Merhaba.Adım Ela ve ben 21 yaşında hukuk okuyan bir genç kızım.Evet biliyorum o yaşta nasıl hukuk ouyor diyeceksiniz ama bunların hepsini anlatacağım.Günlerden bir gün her zamanki gibi en yakın arkadaşım Tuana ile buluşmaya gidiyordum ki bi an yere yapışıverdim.Önümdeki koskoca taşı görmemiştim.Dizim kanamaya başlamıştı ve çok acıyordu.Ayağa kalkmakta zorlanıyordum.Zar zor ayağa kalkmaya çalışıyordum ki bir tane adam hızlı bir şekilde bana çarptı.Acelesi olduğu her halinden belliydi.Kumral saçları ve simsiyah gözleriyle çok yakışıklıydı.Çok güzel bir giyim tarzı vardı;siyah vans,gri eşofman ve beyaz sade bir üst…Alelacele düşen gözlüğümü yerden alıp bana uzattı ama ben onun çekici gözlerine bakakalmıştım.Kıpırdayamıyordum sanki oracıkta donup kalmıştım.Adam bir süre kendime gelmemi bekledi ama benden ses seda çıkmayınca gözlüğü kafama taktı ve hızlıca uzaklaşmaya başladı.Birkaç saniye sonra kendime gelebildim ve hemen ona seslendim:
-“Beyfendi! Bunu unuttunuz!” diye seslendim.

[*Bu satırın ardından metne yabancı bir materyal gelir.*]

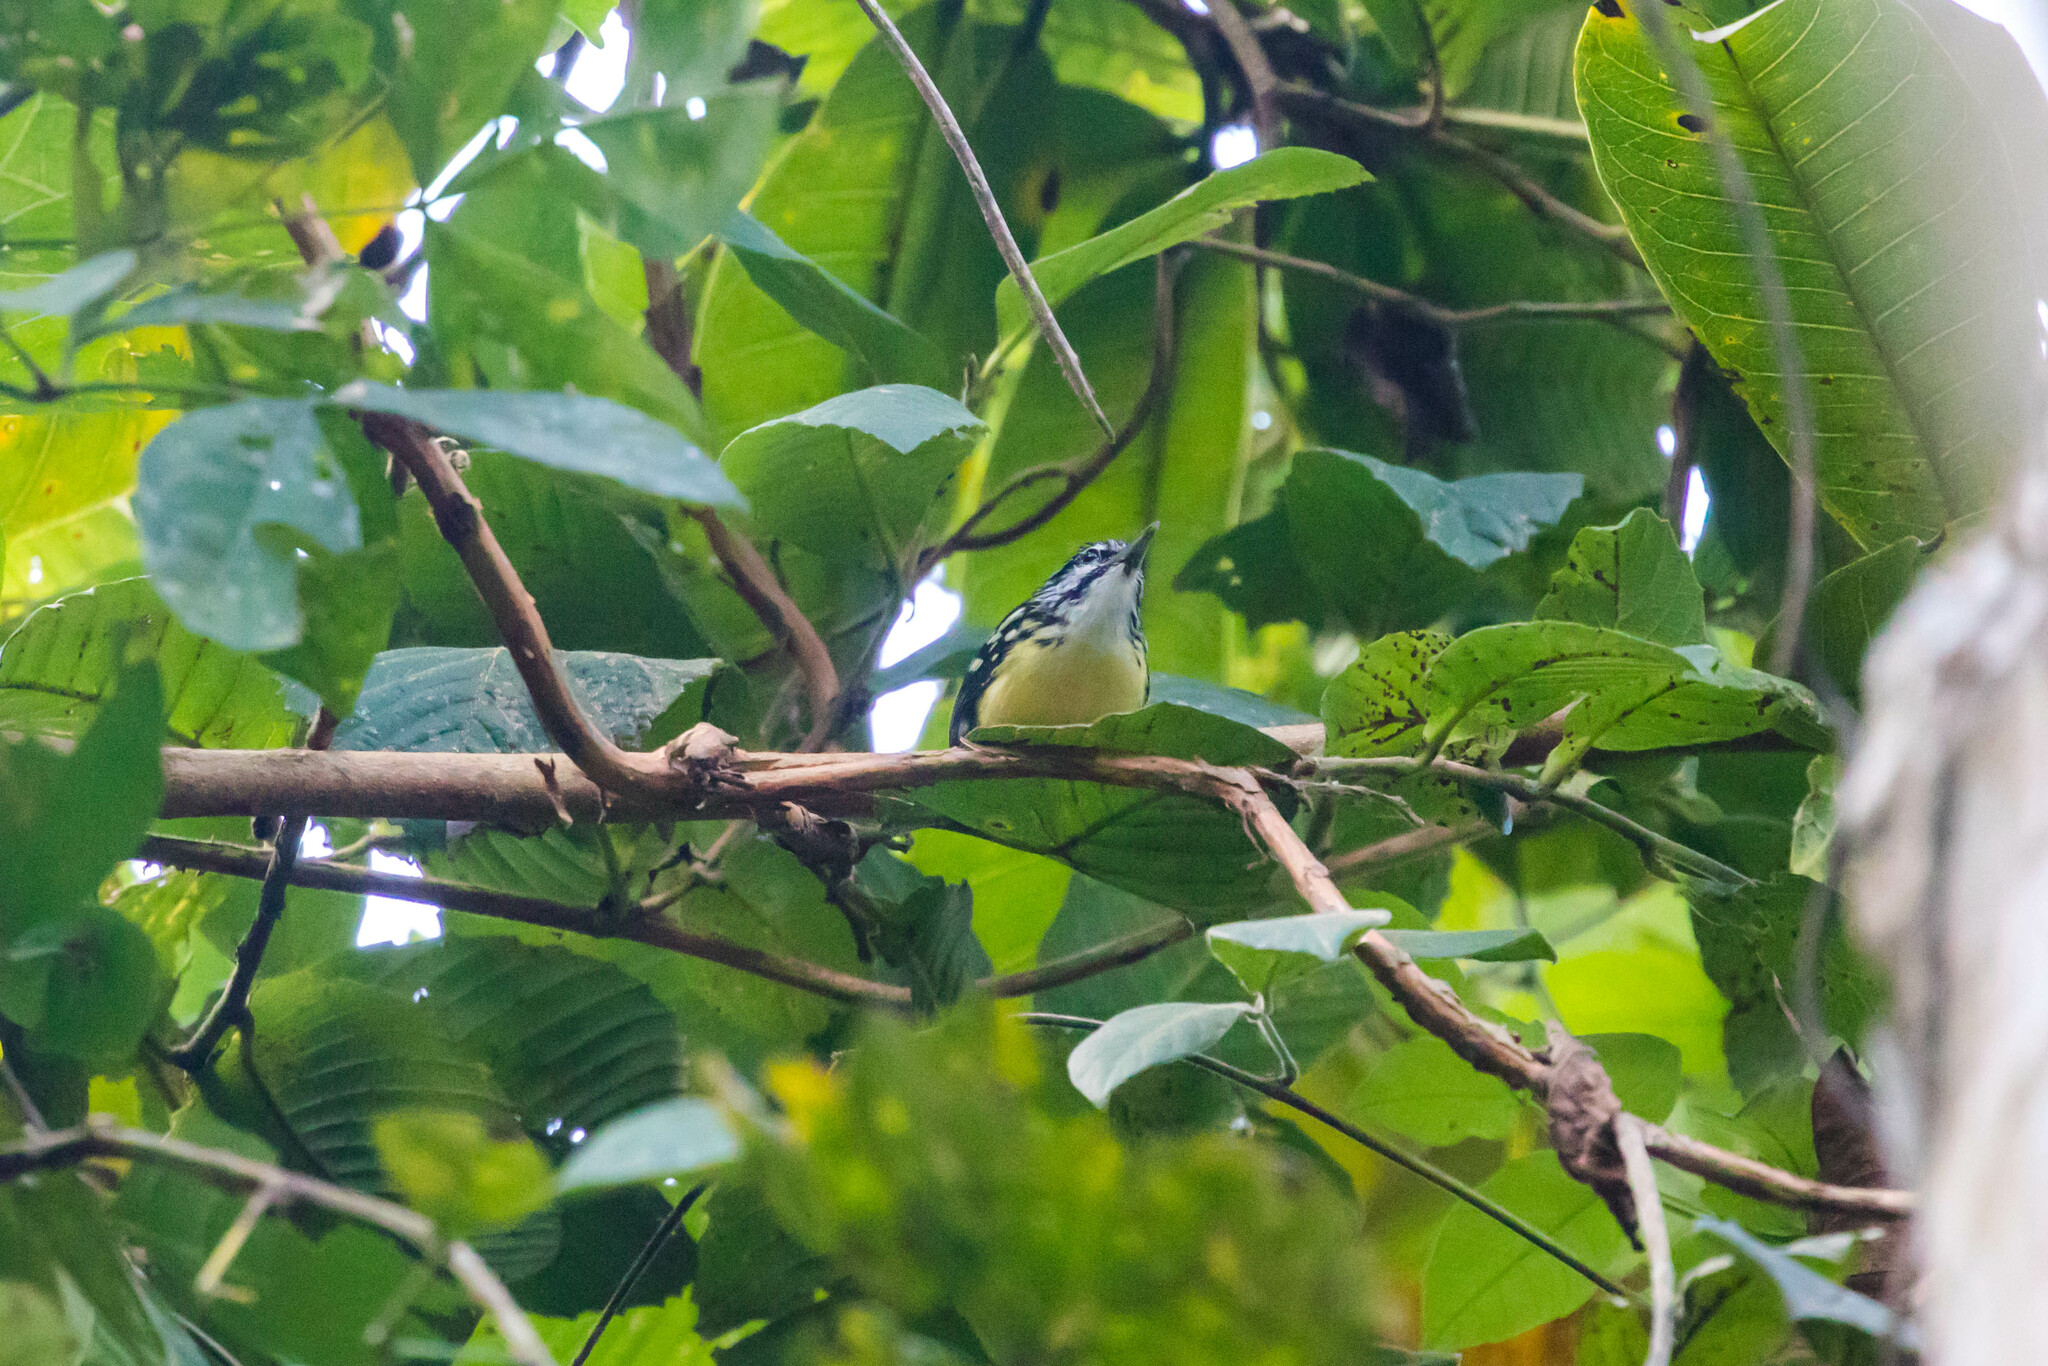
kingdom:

İlk önce yavaşladı sonra arkasına döndü.
-“Neyi unutmuşum?” diye cevap verdi.
Ben yine kendimden geçiyordum bu karşımda bana doğru bakan adamın sesi benim kaybolan kardeşime benziyordu.Şok olmuştum.Kardeşim kaybolalı en az 3 yıl olmuştu ve o zamandan beri hiç bu kadar tanıdık bir sesle karşı karşıya kalmamıştım.Ne yapacağımı bilmiyordum ona neden seslendiğimi bile bilmiyordum.Hemen hızlı düşünmeye çalıştım çünkü acelesi olduğunu biliyordum bu yüzden aklıma gelen ilk şeyi söyledim.Sakız.Cebimde sakız vardı ve hemen çıkardım.
-“Teşekkür hediyemi.”
Çok saçmalamıştım, adama teşekkür etmek için sakız uzatmıştım.Ben ona neden teşekkür edecektim ki?O sadece sabırsız aceleci bir manyaktı.Kendimi yeteri kadar rezil etmiştim sadece oradan uzaklaşmak istiyordum.Neyse ki o da öyle düşünüyordu ki hiçbir şey demeden önüne dönüp ilerlemeye başladı.Bende tam tersi yönde ilerlemeye devam ettim.Tuanayla buluşmama 10 dakika geç kalmıştım ve onun çok meraklandığa emndim çünkü normalde heryere 30 dakika önceden giden bir insanımdır.Onunla Quick China’da buluştum ve onu gördüğümde yüzü sapsarıydı.Yüzüne bakıp nolduğunu sordum ve tek yaptığı şey bana bakıp ağlamasıydı.Beni çok merak etmişti.Ya bende bir şey olduğunu sanmıştım ya sadece geç kaldığım için endişelenmiş.”Seni en az 10 defa aradım neden cevap vermiyorsun?” dedi.O an telefonumun cebimde olmadığını fark ettim.Acaba orada mı unutmuştum?Yoksa o adam mı çalmıştı?Telefonum nereye gidebilirdi ki?Tuana sadece şaşkın bir şekilde bana bakıyordu ne olduğunu anlayamamıştı.Ona telefonumu bulamadığımı söyledim.Hemen masanın altına ve yerlere bakmaya başladık ama bir iz yoktu.Zaten en son ne zaman gördüğümü bile hatırlamıyordum telefonumu.
Garson siparişlerimizi almaya gelmişti ki gözüme yan masamızdaki adamın telefonu takıldı.Aynı benimki gibiydi.Mavi silikon kılıflı Iphone XS.Tuana garsonla konuşurken yavaşça kalktım ve yan masadaki adamın üstüne atladım ve bağırıyordum.”Telefonumla ne yapıyorsun?” diye.Adam nolduğunu anlayamamıştı bana saf saf bakıyordu ki masadan bıçağını alıp bacağına sapladım çünkü bana öyle boş boş bakması beni sinirlendirmişti.Tuana hemen beni çekti her şey bir an da gerçekleşmişti ve ağlıyordum.Bunu yaptığıma inanamıyordum.